Мама, обычно шумная, экспансивная женщина, в подобного рода ситуациях становилась неузнаваемой: сама сдержанность, четкость действий, спокойствие. Так повела она себя и на сестрорецком вокзале. Тем более что у нее уже имелся некоторый опыт на собачьем фронте. В предыдущее лето, изменив Сестрорецку, мы жили на даче в Луге. Фамилия хозяина — Гиль, кажется, родственник шофера Ленина. У хозяина дачи была охотничья собака, великолепный пес, похожий на Белого Бима Черное Ухо, такой же добряк и умница. Мы, ребятишки, обожали с ним возиться, а он особое предпочтение отдавал Машеньке, девочке с соседней дачи, был ее верным стражем и защитником. И вдруг довольно сильно покусал Машеньку. Она с плачем побежала к бабушке, та попросила Гиля впредь держать пса на привязи, но Гиль принял более решительные меры: он застрелил собаку и зарыл в саду. Вот тут и выступила на авансцену наша мама. Сдержанно, спокойно потребовала экспертизы. Хозяин заартачился: убита — зарыта. Мама — в милицию. Заставили откопать, отрубить голову, отвезти в Пастеровский институт. Заключение: бешенство. Машеньку увезли на уколы. Помню, что долгие годы, вплоть до самой войны, ее родители присылали маме новогодние поздравительные открытки с непременной благодарностью за спасение их девочки.

Пограничная собака была конечно же вне подозрений. И все же мама вступила в переговоры с молоденьким командиром пограничников, носившим два «кубаря» в петлицах, по-нынешнему — лейтенантом. Спокойно договорились обо всем необходимом в таких случаях и прежде всего о ветеринарной справке на собаку. В понедельник за этой бумагой поехал в Белоостров, в штаб погранотряда, мой старший брат Валька, но вернулся без нее, произошла какая-то задержка с оформлением. И мама повезла меня к «Пастеру» на Петроградскую сторону. Я получил укол в живот. Второго не последовало, прибыл документ: овчарка в полном здравии… Через много-много лет я познакомился с генералом А. из пограничных войск. Сюжет требует, чтобы он оказался тем самым лейтенантом с сестрорецкого перрона. И я не могу не уступить требованиям сюжета. Генерал помнил тот случай, помнил пса. Это был ставший впоследствии знаменитым Азиат.

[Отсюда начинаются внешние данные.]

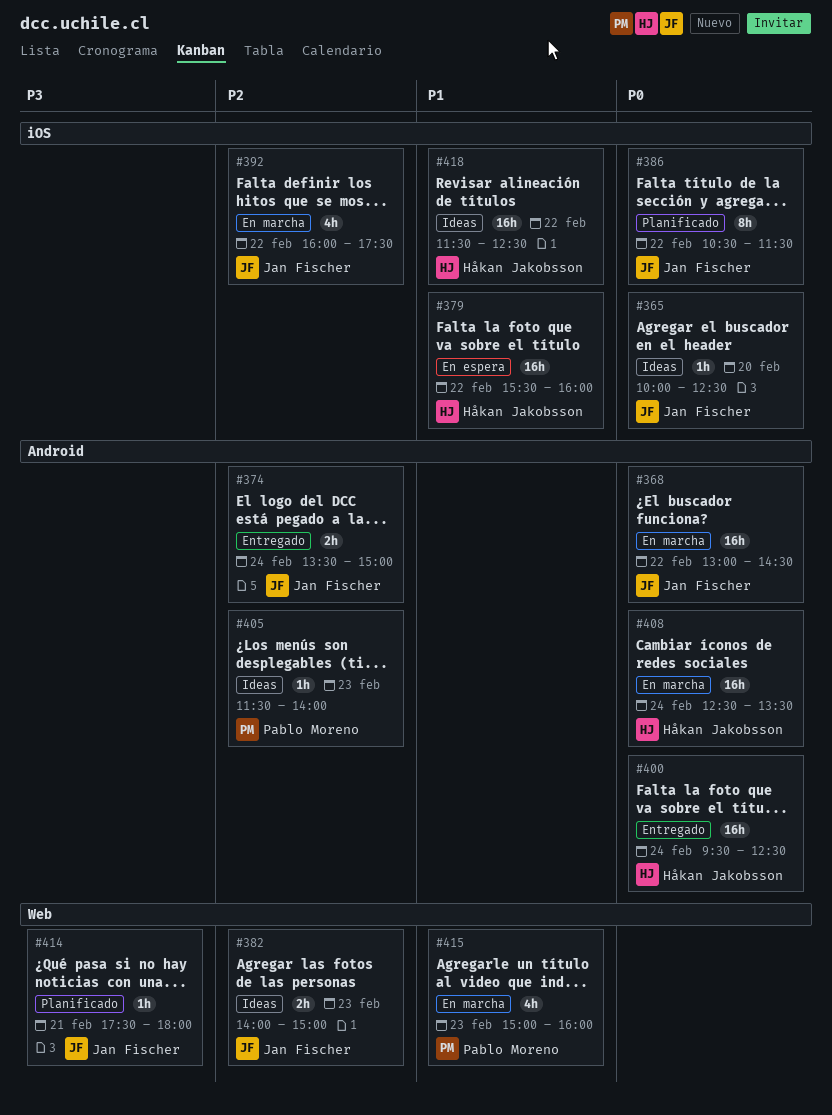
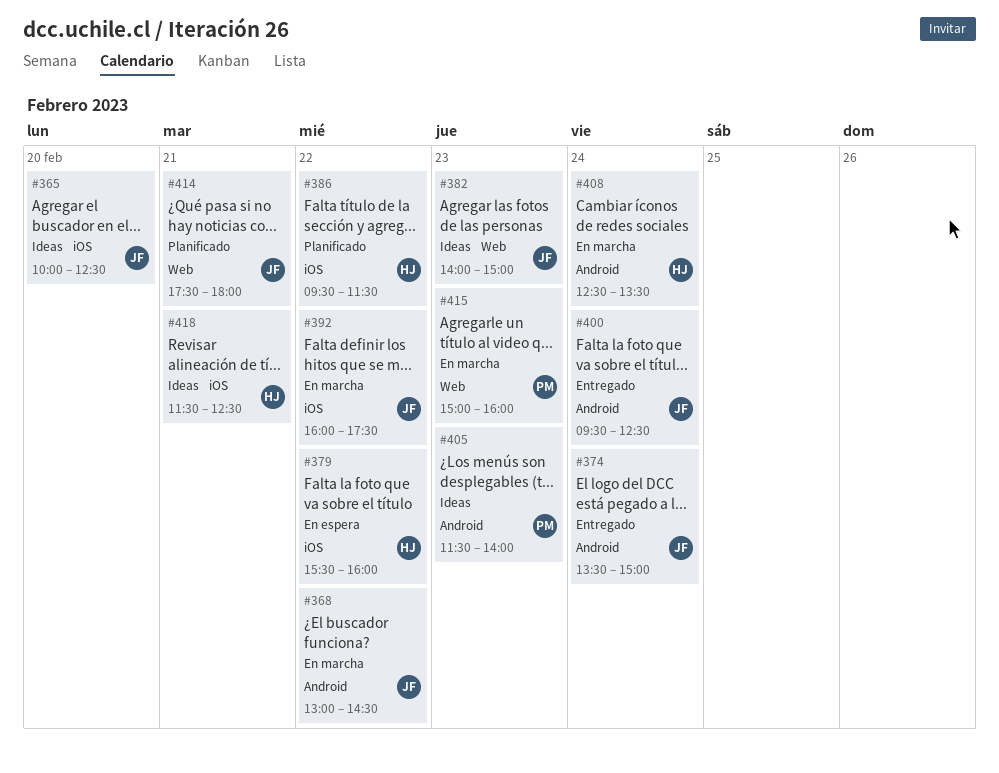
#386, owner: Jan Fischer -> Håkan Jakobsson
#386, begins: 10:30 -> 09:30
#400, owner: Håkan Jakobsson -> Jan Fischer
#418, day: Feb 22 -> Feb 21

Опробовав впервые молодые зубы на будущем специальном корреспонденте «Огонька» и определив этим его карьеру, Азиат за время долголетней службы на границе участвовал в задержании 119 нарушителей.

Сюжет есть сюжет, и он развивается.

Мысль о свидании с Сестрорецком не оставляла меня и вскоре осуществилась.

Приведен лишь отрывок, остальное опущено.